──────── Selected extract

Faith Works 10-2-10
Do You Kiss Your Mother With That Mouth?
It humanizes them.
That's the publicist answer, usually, if someone actually has the nerve to ask about a celebrity and cursing. When you're in a setting that is surrounded by cameras and microphones, with a sense that there's little said that isn't scripted (as in written in a script by writers on staff), it's hard to think a curse word is entirely an accidental phenomenon.
I exempt Joe Biden in this category, a very unscripted politician.
Last week Brandy and Maks on "Dancing With The Stars" were getting interviewed after their routine. Brandy has been a sweet young innocent for about fifteen years now, and apparently is trying to transition to hot new rap star, so she gets regularly "bleeped" in the taped segment. 8:00 pm hour, opening of the show, and the Lovely Wife and I look at each other with a mix of irritation and frustration.
Then the Lad says "Why is she doing that?"
We have tried to raise our son not in a bubble, but with a clear sense that obscenity is bad, rude, and a sign of sloppy thinking mixed with careless behavior, akin to running across traffic without even looking. The idea that it's a moral failure is more (to us, at least) an index of the problem, not the source of it. Clean up your act, and your language will follow.
But he's also learned that it's a more serious matter to casually flop a mention of God into your speech. Back when "Trading Spaces" was a Saturday night regular in our house, the "reveal" moment could on one level be neatly divided into two categories. There were the "Oh, my gosh!" reactions, and another that phonologically was very closely related.

────────────────
──────── Entries

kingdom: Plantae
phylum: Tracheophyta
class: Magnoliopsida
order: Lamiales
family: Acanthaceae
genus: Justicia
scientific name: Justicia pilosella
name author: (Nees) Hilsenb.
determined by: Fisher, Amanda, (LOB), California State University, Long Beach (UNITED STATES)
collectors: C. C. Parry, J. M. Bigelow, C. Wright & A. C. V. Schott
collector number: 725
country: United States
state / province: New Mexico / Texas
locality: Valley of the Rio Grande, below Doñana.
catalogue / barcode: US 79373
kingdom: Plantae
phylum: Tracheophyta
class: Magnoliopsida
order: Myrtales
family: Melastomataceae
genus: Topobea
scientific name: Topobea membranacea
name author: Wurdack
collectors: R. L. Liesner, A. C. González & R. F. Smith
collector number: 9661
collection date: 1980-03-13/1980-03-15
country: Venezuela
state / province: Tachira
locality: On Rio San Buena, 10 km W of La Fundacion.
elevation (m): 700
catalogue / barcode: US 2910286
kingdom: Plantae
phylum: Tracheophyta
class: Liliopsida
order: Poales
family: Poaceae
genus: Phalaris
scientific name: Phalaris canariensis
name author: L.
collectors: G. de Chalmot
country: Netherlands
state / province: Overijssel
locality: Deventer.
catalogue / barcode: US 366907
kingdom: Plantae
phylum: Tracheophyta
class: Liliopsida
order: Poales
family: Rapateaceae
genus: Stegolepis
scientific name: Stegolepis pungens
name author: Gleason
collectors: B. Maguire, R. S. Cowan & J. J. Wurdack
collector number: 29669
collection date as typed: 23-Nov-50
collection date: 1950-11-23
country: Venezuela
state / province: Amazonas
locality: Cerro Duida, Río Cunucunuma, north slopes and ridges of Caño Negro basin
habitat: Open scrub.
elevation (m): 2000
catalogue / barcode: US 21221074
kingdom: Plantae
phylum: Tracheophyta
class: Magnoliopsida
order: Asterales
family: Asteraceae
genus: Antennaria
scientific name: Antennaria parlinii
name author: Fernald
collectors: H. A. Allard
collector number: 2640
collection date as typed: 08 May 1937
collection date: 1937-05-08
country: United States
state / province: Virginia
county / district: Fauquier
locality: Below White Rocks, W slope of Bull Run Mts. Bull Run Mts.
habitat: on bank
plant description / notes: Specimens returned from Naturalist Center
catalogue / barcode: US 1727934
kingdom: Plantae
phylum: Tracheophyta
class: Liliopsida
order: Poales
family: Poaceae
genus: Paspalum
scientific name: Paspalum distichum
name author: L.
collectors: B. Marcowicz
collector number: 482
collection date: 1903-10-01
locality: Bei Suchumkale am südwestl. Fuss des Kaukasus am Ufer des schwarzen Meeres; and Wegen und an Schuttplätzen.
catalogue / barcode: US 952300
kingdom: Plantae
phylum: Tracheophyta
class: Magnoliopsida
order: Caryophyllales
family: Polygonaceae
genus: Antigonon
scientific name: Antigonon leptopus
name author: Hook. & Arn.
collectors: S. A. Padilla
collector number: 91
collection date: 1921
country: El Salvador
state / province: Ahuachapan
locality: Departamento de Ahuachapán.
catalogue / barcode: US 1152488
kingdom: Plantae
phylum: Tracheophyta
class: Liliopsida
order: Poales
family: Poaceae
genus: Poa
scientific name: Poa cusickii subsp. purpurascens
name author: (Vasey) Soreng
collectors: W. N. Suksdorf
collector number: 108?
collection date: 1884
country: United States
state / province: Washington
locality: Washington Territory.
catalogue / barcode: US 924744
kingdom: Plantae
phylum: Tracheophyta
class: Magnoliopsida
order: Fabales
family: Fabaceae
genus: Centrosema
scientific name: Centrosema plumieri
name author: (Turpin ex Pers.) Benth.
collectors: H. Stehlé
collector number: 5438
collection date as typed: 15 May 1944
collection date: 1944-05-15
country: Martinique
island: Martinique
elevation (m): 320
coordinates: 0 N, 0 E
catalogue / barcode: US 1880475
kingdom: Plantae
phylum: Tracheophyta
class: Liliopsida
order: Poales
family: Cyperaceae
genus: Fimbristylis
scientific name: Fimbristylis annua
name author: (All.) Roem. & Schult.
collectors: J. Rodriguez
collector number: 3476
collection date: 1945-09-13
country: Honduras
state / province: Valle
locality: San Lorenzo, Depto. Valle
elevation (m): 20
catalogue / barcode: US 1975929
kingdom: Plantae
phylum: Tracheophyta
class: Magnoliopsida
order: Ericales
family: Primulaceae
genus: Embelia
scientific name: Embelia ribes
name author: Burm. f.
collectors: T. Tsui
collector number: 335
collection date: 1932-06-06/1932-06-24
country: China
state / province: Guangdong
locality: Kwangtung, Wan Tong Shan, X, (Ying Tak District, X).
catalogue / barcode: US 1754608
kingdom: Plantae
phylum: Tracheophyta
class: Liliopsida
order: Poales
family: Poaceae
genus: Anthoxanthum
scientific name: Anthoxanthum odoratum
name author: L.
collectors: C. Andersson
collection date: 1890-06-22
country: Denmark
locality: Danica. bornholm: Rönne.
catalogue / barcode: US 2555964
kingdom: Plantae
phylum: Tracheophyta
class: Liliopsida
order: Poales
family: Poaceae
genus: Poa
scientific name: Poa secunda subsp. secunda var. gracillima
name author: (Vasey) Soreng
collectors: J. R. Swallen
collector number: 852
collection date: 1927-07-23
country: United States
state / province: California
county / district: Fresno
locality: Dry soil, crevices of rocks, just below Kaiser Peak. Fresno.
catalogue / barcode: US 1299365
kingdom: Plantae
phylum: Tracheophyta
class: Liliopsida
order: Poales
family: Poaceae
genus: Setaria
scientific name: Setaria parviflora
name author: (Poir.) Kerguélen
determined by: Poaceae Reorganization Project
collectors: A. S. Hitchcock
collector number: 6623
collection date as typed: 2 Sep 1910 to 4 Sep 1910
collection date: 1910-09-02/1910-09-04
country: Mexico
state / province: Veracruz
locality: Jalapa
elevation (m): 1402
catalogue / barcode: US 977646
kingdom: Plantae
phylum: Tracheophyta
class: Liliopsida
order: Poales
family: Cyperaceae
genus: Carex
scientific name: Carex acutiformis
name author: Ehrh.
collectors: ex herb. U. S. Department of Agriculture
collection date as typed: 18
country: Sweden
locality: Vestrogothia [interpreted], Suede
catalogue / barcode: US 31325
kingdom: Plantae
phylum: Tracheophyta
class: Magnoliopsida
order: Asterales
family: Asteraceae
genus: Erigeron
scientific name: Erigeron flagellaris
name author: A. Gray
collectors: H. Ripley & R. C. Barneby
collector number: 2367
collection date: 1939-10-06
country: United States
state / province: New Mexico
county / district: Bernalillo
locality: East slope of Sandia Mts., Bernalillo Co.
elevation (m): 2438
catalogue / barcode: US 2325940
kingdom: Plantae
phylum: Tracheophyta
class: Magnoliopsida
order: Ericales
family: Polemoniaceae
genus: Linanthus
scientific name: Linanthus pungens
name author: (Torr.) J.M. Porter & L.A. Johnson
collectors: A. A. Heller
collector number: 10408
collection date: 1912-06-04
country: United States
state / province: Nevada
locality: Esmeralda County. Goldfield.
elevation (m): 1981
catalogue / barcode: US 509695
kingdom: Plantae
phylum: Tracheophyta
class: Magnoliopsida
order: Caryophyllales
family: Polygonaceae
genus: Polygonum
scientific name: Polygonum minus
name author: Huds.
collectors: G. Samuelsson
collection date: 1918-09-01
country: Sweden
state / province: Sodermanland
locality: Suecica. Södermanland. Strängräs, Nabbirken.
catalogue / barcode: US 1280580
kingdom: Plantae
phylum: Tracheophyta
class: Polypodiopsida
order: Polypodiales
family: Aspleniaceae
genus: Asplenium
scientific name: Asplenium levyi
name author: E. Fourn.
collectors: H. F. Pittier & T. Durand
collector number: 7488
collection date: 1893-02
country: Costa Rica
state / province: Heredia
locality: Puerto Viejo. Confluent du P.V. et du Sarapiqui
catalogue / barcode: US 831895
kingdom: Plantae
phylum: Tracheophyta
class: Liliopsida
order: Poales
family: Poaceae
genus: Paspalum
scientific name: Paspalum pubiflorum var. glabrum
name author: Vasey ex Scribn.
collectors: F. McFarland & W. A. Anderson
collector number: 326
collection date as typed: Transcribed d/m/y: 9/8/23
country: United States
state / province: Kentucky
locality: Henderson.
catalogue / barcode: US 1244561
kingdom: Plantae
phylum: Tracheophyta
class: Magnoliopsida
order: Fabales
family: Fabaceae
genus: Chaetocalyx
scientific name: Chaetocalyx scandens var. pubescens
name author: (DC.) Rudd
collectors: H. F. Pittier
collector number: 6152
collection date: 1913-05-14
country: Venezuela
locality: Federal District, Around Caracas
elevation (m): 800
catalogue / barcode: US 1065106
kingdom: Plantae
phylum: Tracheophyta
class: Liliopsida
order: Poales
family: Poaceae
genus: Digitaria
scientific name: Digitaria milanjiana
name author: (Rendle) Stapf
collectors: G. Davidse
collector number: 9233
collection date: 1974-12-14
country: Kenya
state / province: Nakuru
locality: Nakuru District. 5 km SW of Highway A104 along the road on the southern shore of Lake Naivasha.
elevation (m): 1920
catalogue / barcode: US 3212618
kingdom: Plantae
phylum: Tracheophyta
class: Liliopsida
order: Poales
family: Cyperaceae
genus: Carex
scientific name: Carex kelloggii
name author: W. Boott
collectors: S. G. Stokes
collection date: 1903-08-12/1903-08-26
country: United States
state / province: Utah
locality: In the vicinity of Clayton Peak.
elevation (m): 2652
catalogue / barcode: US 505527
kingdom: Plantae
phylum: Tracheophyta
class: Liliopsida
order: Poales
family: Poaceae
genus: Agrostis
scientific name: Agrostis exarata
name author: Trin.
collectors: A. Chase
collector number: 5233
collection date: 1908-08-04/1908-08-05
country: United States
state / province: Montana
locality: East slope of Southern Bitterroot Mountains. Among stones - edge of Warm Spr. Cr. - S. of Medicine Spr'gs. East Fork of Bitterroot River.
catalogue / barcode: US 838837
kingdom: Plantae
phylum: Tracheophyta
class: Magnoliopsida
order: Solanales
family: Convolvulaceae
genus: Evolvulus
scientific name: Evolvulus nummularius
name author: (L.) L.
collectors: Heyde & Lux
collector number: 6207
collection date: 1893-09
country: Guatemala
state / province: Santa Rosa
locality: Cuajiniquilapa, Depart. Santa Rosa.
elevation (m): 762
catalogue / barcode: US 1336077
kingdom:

────────────────

◆ **Challenges**
1. In the column about cursing, which politician does the writer exempt as very unscripted?
2. Print the part of the column about cursing that begins at the words "That's the publicist" and stops after "irritation and frustration.".
3. Carry on the column about cursing, writing what follows its final sentence.

◆ **Expected results**
1. Joe Biden

2.
That's the publicist answer, usually, if someone actually has the nerve to ask about a celebrity and cursing. When you're in a setting that is surrounded by cameras and microphones, with a sense that there's little said that isn't scripted (as in written in a script by writers on staff), it's hard to think a curse word is entirely an accidental phenomenon.
I exempt Joe Biden in this category, a very unscripted politician.
Last week Brandy and Maks on "Dancing With The Stars" were getting interviewed after their routine. Brandy has been a sweet young innocent for about fifteen years now, and apparently is trying to transition to hot new rap star, so she gets regularly "bleeped" in the taped segment. 8:00 pm hour, opening of the show, and the Lovely Wife and I look at each other with a mix of irritation and frustration.

3.
Usually, you could tell who would say which, but sometimes you'd get surprised, either way. I'd say "Oh, my gosh" was maybe one in three or four at best. The Lad started learning that referring to God in that way was not the end of the world, or an occasion for cringing horror, just a raised eyebrow of "was that really necessary?" He figured out almost on his own that if you're going to talk about God, you really shouldn't do it casually, but respectfully, as you should in talking about any person.
The Old Testament includes in the Ten Commandments the idea that "taking the Lord's name in vain" is wrong, and we teach that in our house. Swearing may or may not include that proscription (I recall a bumper sticker years ago that said "That's not Jesus' middle name" and almost driving off the road I laughed so hard), but they relate.
On the other hand, there's a fair amount of class and culture caught up in what makes for polite language versus curse words. When the French Normans invaded and conquered the Anglo-Saxon English, we began a social stratification that is still evident in our speech: you may urinate and defecate and even copulate while consigning someone to perdition, and still be accepted in polite (Norman) society. Use the Anglo-Saxon versions of any of those, and you will . . .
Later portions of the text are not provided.